■ DESCRIPTION OF THE TASK ■
Reproduce the source text of every row below without any changes, and leave the pictures out.

###

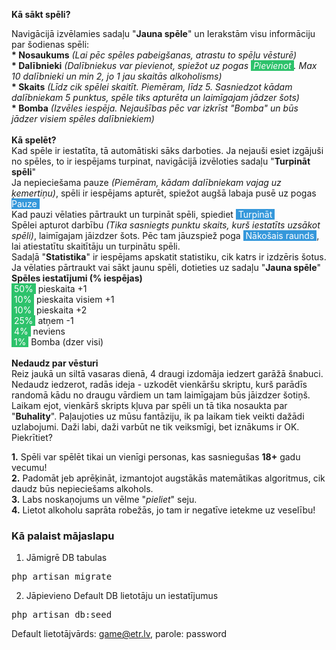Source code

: <p><strong>Kā sākt spēli?</strong></p>
<div>
<div id="help" role="tabpanel">
<div>Navigācijā izvēlamies sadaļu "<strong>Jauna spēle</strong>" un Ierakstām visu informāciju par &scaron;odienas spēli:<br><strong>* Nosaukums</strong> <em>(Lai pēc spēles pabeig&scaron;anas, atrastu to spēļu vēsturē)</em><br><strong>* Dalībnieki</strong> <em>(Dalībniekus var pievienot, spiežot uz pogas&nbsp;<span style="color: #ffffff; background-color: #2dc26b;"> Pievienot&nbsp;</span>. Max 10 dalībnieki un min 2, jo 1 jau skaitās alkoholisms)</em><br><strong>* Skaits</strong> <em>(Līdz cik spēlei skaitīt. Piemēram, līdz 5. Sasniedzot kādam dalībniekam 5 punktus, spēle tiks apturēta un laimīgajam jādzer &scaron;ots)</em><br><strong>* Bomba</strong> <em>(Izvēles iespēja. Nejau&scaron;ības pēc var izkrīst "Bomba" un būs jādzer visiem spēles dalībniekiem)</em><br><br><strong> Kā spelēt?</strong><br>Kad spēle ir iestatīta, tā automātiski sāks darboties. Ja nejau&scaron;i esiet izgāju&scaron;i no spēles, to ir iespējams turpinat, navigācijā izvēloties sadaļu "<strong>Turpināt spēli</strong>"<br>Ja nepiecie&scaron;ama pauze <em>(Piemēram, kādam dalībniekam vajag uz ķemertiņu)</em>, spēli ir iespējams apturēt, spiežot aug&scaron;ā labaja pusē uz pogas&nbsp;<span style="color: #ffffff; background-color: #3598db;"> Pauze&nbsp;</span><br>Kad pauzi vēlaties pārtraukt un turpināt spēli, spiediet&nbsp;<span style="color: #ffffff; background-color: #3598db;"> Turpināt&nbsp;</span><br>Spēlei apturot darbību <em>(Tika sasniegts punktu skaits, kur&scaron; iestatīts uzsākot spēli)</em>, laimīgajam jāizdzer &scaron;ots. Pēc tam jāuzspiež poga&nbsp;<span style="color: #ffffff; background-color: #3598db;"> Nāko&scaron;ais raunds&nbsp;</span>, lai atiestatītu skaitītāju un turpinātu spēli.<br>Sadaļā "<strong>Statistika</strong>" ir iespējams apskatit statistiku, cik katrs ir izdzēris &scaron;otus.<br>Ja vēlaties pārtraukt vai sākt jaunu spēli, dotieties uz sadaļu "<strong>Jauna spēle</strong>"</div>
</div>
</div>

<div><strong>Spēles iestatījumi (% iespējas)</strong>
<div><span style="color: #ffffff; background-color: #2dc26b;">&nbsp;50%&nbsp;</span> pieskaita +1<br><span style="background-color: #2dc26b; color: #ffffff;">&nbsp;10%&nbsp;</span> pieskaita visiem +1<br><span style="color: #ffffff; background-color: #2dc26b;">&nbsp;10%&nbsp;</span> pieskaita +2<br><span style="color: #ffffff; background-color: #2dc26b;">&nbsp;25%&nbsp;</span> atņem -1<br><span style="color: #ffffff; background-color: #2dc26b;">&nbsp;4%&nbsp;</span> neviens<br><span style="color: #ffffff; background-color: #2dc26b;">&nbsp;1%&nbsp;</span> Bomba (dzer visi)</div>
<div>&nbsp;</div>
<strong> Nedaudz par vēsturi</strong>
<div>Reiz jaukā un siltā vasaras dienā, 4 draugi izdomāja iedzert garāžā &scaron;nabuci. Nedaudz iedzerot, radās ideja - uzkodēt vienkār&scaron;u skriptu, kur&scaron; parādīs randomā kādu no draugu vārdiem un tam laimīgajam būs jāizdzer &scaron;otiņ&scaron;.<br>Laikam ejot, vienkār&scaron; skripts kļuva par spēli un tā tika nosaukta par "<strong>Buhality</strong>". Paļaujoties uz mūsu fantāziju, ik pa laikam tiek veikti dažādi uzlabojumi. Daži labi, daži varbūt ne tik veiksmīgi, bet iznākums ir OK. Piekrītiet?</div>
</div>

<p><strong>1.</strong> Spēli var spēlēt tikai un vienīgi personas, kas sasniegu&scaron;as <strong>18+</strong> gadu vecumu!<br><strong>2.</strong> Padomāt jeb aprēķināt, izmantojot augstākās matemātikas algoritmus, cik daudz būs nepiecie&scaron;ams alkohols.<br><strong>3.</strong> Labs noskaņojums un vēlme "<em>pieliet</em>" seju.<br><strong>4.</strong> Lietot alkoholu saprāta robežās, jo tam ir negatīve ietekme uz veselību!</p>

<h3>Kā palaist mājaslapu</h3>

1. Jāmigrē DB tabulas
 <pre>php artisan migrate</pre>
2. Jāpievieno Default DB lietotāju un iestatījumus
 <pre>php artisan db:seed</pre>

Default lietotājvārds: game@etr.lv, parole: password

###

■ REPLY ■
Source code

: <p><strong>Kā sākt spēli?</strong></p>
<div>
<div id="help" role="tabpanel">
<div>Navigācijā izvēlamies sadaļu "<strong>Jauna spēle</strong>" un Ierakstām visu informāciju par &scaron;odienas spēli:<br><strong>* Nosaukums</strong> <em>(Lai pēc spēles pabeig&scaron;anas, atrastu to spēļu vēsturē)</em><br><strong>* Dalībnieki</strong> <em>(Dalībniekus var pievienot, spiežot uz pogas&nbsp;<span style="color: #ffffff; background-color: #2dc26b;"> Pievienot&nbsp;</span>. Max 10 dalībnieki un min 2, jo 1 jau skaitās alkoholisms)</em><br><strong>* Skaits</strong> <em>(Līdz cik spēlei skaitīt. Piemēram, līdz 5. Sasniedzot kādam dalībniekam 5 punktus, spēle tiks apturēta un laimīgajam jādzer &scaron;ots)</em><br><strong>* Bomba</strong> <em>(Izvēles iespēja. Nejau&scaron;ības pēc var izkrīst "Bomba" un būs jādzer visiem spēles dalībniekiem)</em><br><br><strong> Kā spelēt?</strong><br>Kad spēle ir iestatīta, tā automātiski sāks darboties. Ja nejau&scaron;i esiet izgāju&scaron;i no spēles, to ir iespējams turpinat, navigācijā izvēloties sadaļu "<strong>Turpināt spēli</strong>"<br>Ja nepiecie&scaron;ama pauze <em>(Piemēram, kādam dalībniekam vajag uz ķemertiņu)</em>, spēli ir iespējams apturēt, spiežot aug&scaron;ā labaja pusē uz pogas&nbsp;<span style="color: #ffffff; background-color: #3598db;"> Pauze&nbsp;</span><br>Kad pauzi vēlaties pārtraukt un turpināt spēli, spiediet&nbsp;<span style="color: #ffffff; background-color: #3598db;"> Turpināt&nbsp;</span><br>Spēlei apturot darbību <em>(Tika sasniegts punktu skaits, kur&scaron; iestatīts uzsākot spēli)</em>, laimīgajam jāizdzer &scaron;ots. Pēc tam jāuzspiež poga&nbsp;<span style="color: #ffffff; background-color: #3598db;"> Nāko&scaron;ais raunds&nbsp;</span>, lai atiestatītu skaitītāju un turpinātu spēli.<br>Sadaļā "<strong>Statistika</strong>" ir iespējams apskatit statistiku, cik katrs ir izdzēris &scaron;otus.<br>Ja vēlaties pārtraukt vai sākt jaunu spēli, dotieties uz sadaļu "<strong>Jauna spēle</strong>"</div>
</div>
</div>

<div><strong>Spēles iestatījumi (% iespējas)</strong>
<div><span style="color: #ffffff; background-color: #2dc26b;">&nbsp;50%&nbsp;</span> pieskaita +1<br><span style="background-color: #2dc26b; color: #ffffff;">&nbsp;10%&nbsp;</span> pieskaita visiem +1<br><span style="color: #ffffff; background-color: #2dc26b;">&nbsp;10%&nbsp;</span> pieskaita +2<br><span style="color: #ffffff; background-color: #2dc26b;">&nbsp;25%&nbsp;</span> atņem -1<br><span style="color: #ffffff; background-color: #2dc26b;">&nbsp;4%&nbsp;</span> neviens<br><span style="color: #ffffff; background-color: #2dc26b;">&nbsp;1%&nbsp;</span> Bomba (dzer visi)</div>
<div>&nbsp;</div>
<strong> Nedaudz par vēsturi</strong>
<div>Reiz jaukā un siltā vasaras dienā, 4 draugi izdomāja iedzert garāžā &scaron;nabuci. Nedaudz iedzerot, radās ideja - uzkodēt vienkār&scaron;u skriptu, kur&scaron; parādīs randomā kādu no draugu vārdiem un tam laimīgajam būs jāizdzer &scaron;otiņ&scaron;.<br>Laikam ejot, vienkār&scaron; skripts kļuva par spēli un tā tika nosaukta par "<strong>Buhality</strong>". Paļaujoties uz mūsu fantāziju, ik pa laikam tiek veikti dažādi uzlabojumi. Daži labi, daži varbūt ne tik veiksmīgi, bet iznākums ir OK. Piekrītiet?</div>
</div>

<p><strong>1.</strong> Spēli var spēlēt tikai un vienīgi personas, kas sasniegu&scaron;as <strong>18+</strong> gadu vecumu!<br><strong>2.</strong> Padomāt jeb aprēķināt, izmantojot augstākās matemātikas algoritmus, cik daudz būs nepiecie&scaron;ams alkohols.<br><strong>3.</strong> Labs noskaņojums un vēlme "<em>pieliet</em>" seju.<br><strong>4.</strong> Lietot alkoholu saprāta robežās, jo tam ir negatīve ietekme uz veselību!</p>

<h3>Kā palaist mājaslapu</h3>

1. Jāmigrē DB tabulas
 <pre>php artisan migrate</pre>
2. Jāpievieno Default DB lietotāju un iestatījumus
 <pre>php artisan db:seed</pre>

Default lietotājvārds: game@etr.lv, parole: password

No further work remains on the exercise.